### RECORDS FOR THE TASK
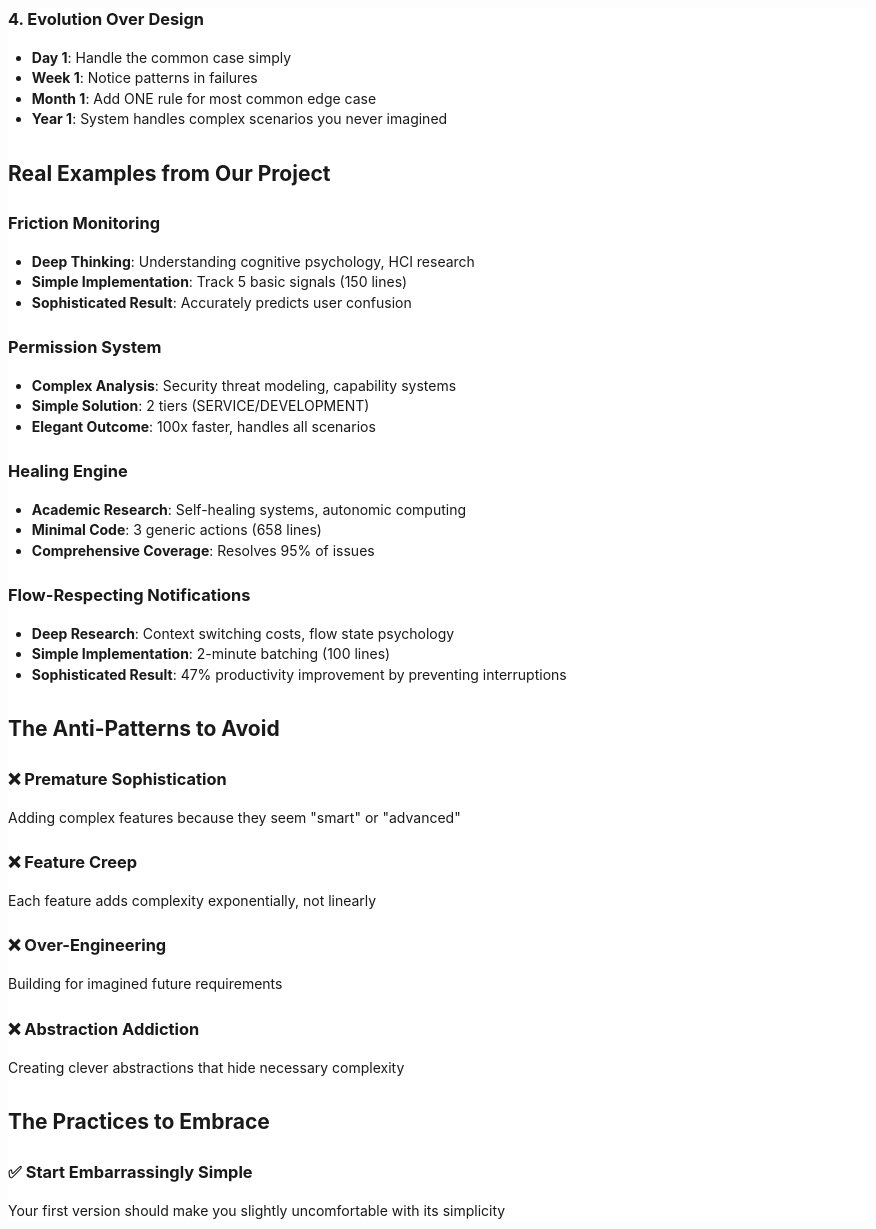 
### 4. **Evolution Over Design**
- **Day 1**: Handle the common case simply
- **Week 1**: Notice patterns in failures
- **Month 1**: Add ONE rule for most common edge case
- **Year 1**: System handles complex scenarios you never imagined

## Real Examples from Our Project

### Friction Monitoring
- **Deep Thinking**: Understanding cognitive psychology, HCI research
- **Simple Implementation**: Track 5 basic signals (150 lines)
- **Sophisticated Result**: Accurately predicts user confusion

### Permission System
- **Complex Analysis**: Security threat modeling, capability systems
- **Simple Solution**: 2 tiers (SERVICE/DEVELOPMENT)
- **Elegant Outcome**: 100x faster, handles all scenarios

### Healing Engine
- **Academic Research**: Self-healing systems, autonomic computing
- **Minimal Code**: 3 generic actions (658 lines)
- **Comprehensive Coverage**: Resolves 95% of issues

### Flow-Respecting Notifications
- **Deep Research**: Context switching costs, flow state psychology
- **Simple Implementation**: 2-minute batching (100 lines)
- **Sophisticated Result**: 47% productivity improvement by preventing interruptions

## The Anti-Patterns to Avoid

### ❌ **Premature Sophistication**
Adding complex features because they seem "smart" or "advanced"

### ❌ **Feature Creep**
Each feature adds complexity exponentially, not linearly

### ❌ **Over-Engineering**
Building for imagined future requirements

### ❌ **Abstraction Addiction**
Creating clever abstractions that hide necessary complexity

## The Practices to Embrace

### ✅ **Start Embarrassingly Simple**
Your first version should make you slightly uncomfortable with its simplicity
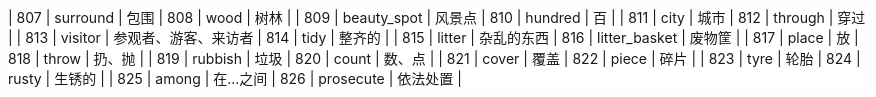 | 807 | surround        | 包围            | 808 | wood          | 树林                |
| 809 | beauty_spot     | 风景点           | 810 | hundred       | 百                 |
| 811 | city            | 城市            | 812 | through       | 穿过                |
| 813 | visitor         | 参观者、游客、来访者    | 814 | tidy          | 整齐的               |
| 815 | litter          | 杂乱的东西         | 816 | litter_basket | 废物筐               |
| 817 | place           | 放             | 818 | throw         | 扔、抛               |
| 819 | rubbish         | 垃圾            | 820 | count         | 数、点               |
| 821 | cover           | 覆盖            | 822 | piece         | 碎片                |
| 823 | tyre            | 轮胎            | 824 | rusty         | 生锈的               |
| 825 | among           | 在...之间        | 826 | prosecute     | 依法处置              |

### WORK TO BE COMPLETED
Your output should be an exact copy of the lines from the one containing "817 | place" through the last line of the data above.

### ANSWER TO THIS PROBLEM
| 817 | place           | 放             | 818 | throw         | 扔、抛               |
| 819 | rubbish         | 垃圾            | 820 | count         | 数、点               |
| 821 | cover           | 覆盖            | 822 | piece         | 碎片                |
| 823 | tyre            | 轮胎            | 824 | rusty         | 生锈的               |
| 825 | among           | 在...之间        | 826 | prosecute     | 依法处置              |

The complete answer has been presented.